Much of research to beat cancer tends to concentrate on the various genetic mutations behind different cancers. Now, a new study in the journal Cancer Cell takes a different approach – it targets the pathways that hungry cancer cells use to satisfy their voracious appetite for energy.

cancer cellsShare on Pinterest
The drug killed cancer cells by shutting off their two preferred sources of energy without harming healthy cells.

Cancer cells grow fast and divide, and to do this they rely on preferred ways of getting energy – even if other means are available.

The idea of foiling cancer by undermining the way it uses energy differently to healthy cells is not new, but it has received more attention lately.

For their study, researchers at Saint Louis University, MO, focused on two metabolic pathways that senior author Thomas Burris, professor and chair of pharmacology and physiology, says cancer cells are “addicted to.”

“They need tools to grow fast,” explains Prof. Burris, “and that means they need to have all of the parts for new cells and they need new energy.”

One pathway that cancer cells use to make the parts they need, is called the Warburg effect, which ramps up use of glucose, and the other is called lipogenesis, whereby the cells can make their own fats for rapid growth.

In their study paper, the team explains how a small molecule that selectively targets these two pathways stopped cancer cell growth in cultured tumor cells in the lab and in human tumor cells grown in animals without harming healthy tissue or inducing weight loss, inflammation or liver damage.

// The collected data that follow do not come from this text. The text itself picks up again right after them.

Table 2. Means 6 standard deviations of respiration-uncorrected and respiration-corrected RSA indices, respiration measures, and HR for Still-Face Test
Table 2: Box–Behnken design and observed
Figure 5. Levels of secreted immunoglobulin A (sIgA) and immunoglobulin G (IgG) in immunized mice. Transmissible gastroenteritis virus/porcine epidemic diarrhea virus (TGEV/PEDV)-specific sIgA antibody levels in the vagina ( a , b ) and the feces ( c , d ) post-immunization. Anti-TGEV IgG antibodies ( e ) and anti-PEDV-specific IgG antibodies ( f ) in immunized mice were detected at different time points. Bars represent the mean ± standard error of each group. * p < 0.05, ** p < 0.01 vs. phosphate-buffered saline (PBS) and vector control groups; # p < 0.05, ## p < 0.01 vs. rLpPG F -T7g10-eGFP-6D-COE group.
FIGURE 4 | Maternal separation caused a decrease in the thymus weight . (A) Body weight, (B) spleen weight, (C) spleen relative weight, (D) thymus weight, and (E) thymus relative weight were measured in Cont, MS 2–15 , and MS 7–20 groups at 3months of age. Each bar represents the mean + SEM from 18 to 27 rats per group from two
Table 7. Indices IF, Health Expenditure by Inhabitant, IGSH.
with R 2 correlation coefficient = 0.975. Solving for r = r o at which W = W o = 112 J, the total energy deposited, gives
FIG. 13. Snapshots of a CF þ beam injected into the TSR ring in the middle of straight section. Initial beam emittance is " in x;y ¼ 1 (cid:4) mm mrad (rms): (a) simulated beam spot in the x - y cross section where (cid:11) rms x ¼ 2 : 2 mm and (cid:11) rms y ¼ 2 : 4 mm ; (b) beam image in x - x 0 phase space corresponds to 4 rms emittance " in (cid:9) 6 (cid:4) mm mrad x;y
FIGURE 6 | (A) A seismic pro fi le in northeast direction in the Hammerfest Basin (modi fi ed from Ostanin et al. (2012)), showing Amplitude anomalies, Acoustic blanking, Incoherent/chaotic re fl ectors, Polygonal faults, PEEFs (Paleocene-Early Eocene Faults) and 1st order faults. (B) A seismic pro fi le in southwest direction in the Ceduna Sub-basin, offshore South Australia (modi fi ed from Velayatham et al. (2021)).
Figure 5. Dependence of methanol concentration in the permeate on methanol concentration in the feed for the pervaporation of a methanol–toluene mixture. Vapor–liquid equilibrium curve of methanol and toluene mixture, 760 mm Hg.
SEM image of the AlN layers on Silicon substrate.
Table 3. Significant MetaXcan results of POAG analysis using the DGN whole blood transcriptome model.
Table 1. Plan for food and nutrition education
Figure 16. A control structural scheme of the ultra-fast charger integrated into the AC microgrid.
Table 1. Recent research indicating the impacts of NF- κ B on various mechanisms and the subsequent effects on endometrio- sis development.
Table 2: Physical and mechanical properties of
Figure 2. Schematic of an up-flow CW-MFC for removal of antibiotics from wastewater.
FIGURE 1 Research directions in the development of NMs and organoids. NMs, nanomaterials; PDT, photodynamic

The small molecule – called SR9243 – started off as an anticholesterol drug candidate. The drug targets fat synthesis in cells so they can’t produce their own fat. It also suppresses abnormal glucose consumption and cuts off cancer cells’ energy supply.

The molecule stops these two processes by turning down the genes that drive them. Denied their favorite fat and sugar energy sources, the cancer cells cannot make the parts they need to thrive and die.

The researchers say that because the Warburg effect is not a feature of normal cells and because most normal cells can get their fat from outside, SR9243 only kills cancer cells and does not harm healthy cells.

Prof. Burris explains that some cancers are more sensitive to the drug than others:

It worked very well on lung, prostate and colorectal cancers, and it worked to a lesser degree in ovarian and pancreatic cancers.”

The team found SR9243 also seems to work on glioblastoma, a type of brain cancer that is very hard to treat. However, the drug is not able to cross the blood-brain barrier very effectively, so the challenge will be to find a way to help it to do that.

It also appears that SR9243 can increase the effectiveness of existing chemotherapy drugs when used in combination with them.

Meanwhile, Medical News Today recently learned how correcting disruption to a tumor suppressor gene in mice successfully reverted colorectal cancer cells to normal functioning cells. Within 2 weeks, the tumors regressed and disappeared, or reintegrated into normal tissue, say researchers writing in the journal Cell.